One tool to help withstand that onslaught is the Chinese tradition of Tai Chi. While it has its origins in martial arts, it’s practiced as a movement exercise that’s meant to help integrate the yin and the yang. Jack Ma, the founder of Alibaba, credits the practice with giving him, as he put it, “enlightenment on how things integrate,” and “how hardness and softness assist each other.” In fact, he says the entire operations of Alibaba encompass the philosophy of Tai Chi. And he’s carrying the tradition into the future, as well, with his 2H strategy, based on health and happiness. He even offers Tai Chi in their offices.

Tai Chi is also one of the elements of the larger resource of traditional Chinese medicine, or TCM, which also includes acupuncture and meditation. Here, too, Western science is confirming ancient tradition. Meditation has been shown by researchers to lower feelings of loneliness among the elderly; to lower PTSD symptoms among soldiers; to lower the risk of depression; to allow people to increase focus; and to help people fall asleep faster. And here at Harvard the Medical School has found that the relaxation response — the state of calm produced by meditation and breathing exercises — actually switched on genes related to boosting our immune system, reducing inflammation, and fighting a range of conditions from arthritis to high blood pressure to diabetes.

Not so long ago, meditation was still seen as vaguely new-agey and alternative. Now it’s hard to open the business pages without reading about it one more CEO or elite athlete embracing it.

But the modern life might be cutting off even the Chinese from tapping into their own resources. According to a World Mental Health Survey done in Beijing and Shanghai, only 14 percent of those seeking medical help had used TCM services, even though China’s National Mental Health Work Plan, released in 2015, called for strengthening the role of TCM, especially in preventative care.

Clearly the desire is there. China is also home to Xian’er, the world’s first monk robot, who can be found on China’s most popular messaging app, WeChat. And right now more than one million people are following him. The country is also currently undergoing a renaissance of Zen, and Chinese monasteries are answering the demand for after-work meditation sessions. And in a survey last year of Chinese travelers, Zen meditation tours were the second most popular option for getaways after jogging.
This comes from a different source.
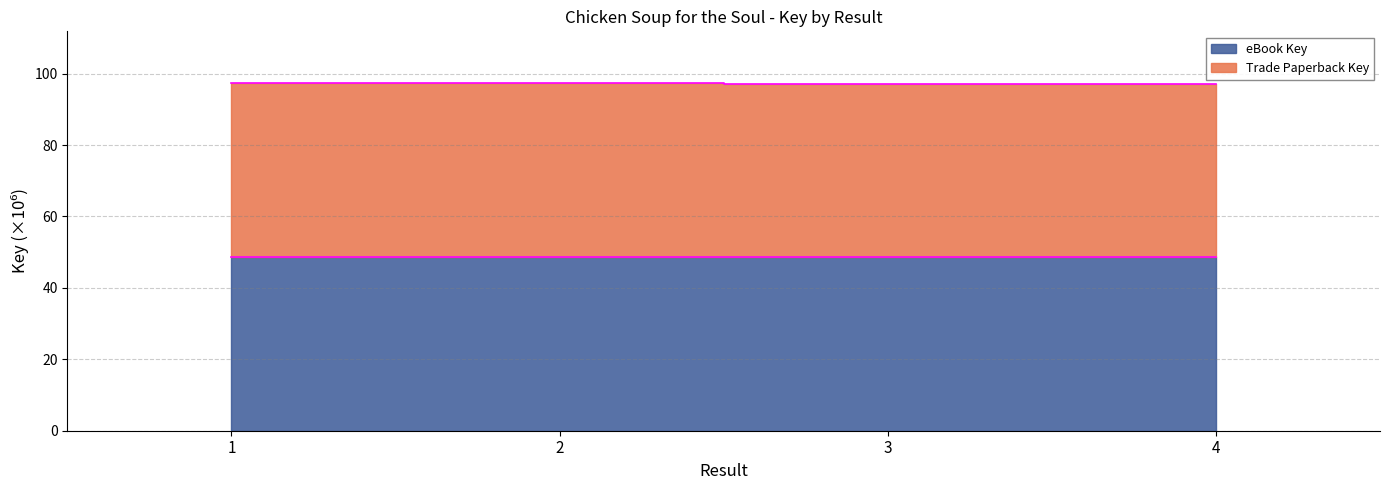

Is it true that eBook Key equals 52.4 at 3?

False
If China can continue to tap into its many traditions, it’s poised to lead the way out of our culture of burnout. One of my favorite sayings from the Tao Te Ching is, “Water is the softest thing, yet it can penetrate mountains and earth.” This idea, that softness can overcome hardness, is vital and profound. It’s what Jack Ma said at the 2017 JP Morgan Alternative Investment Summit — in the future what will be more important than IQ and EQ is LQ: the love quotient. It’s the idea that humanity is more enduring than technology, that new paths can always be found around obstacles, including conventional wisdom and prevailing ways of thinking.

Very modern problems are hitting China. But it also has some very old solutions. We have so much to learn from China. It’s a country rich in many resources, but its most valuable resource — and this one isn’t finite — is the wisdom it offers us to end the epidemic of burnout and stress.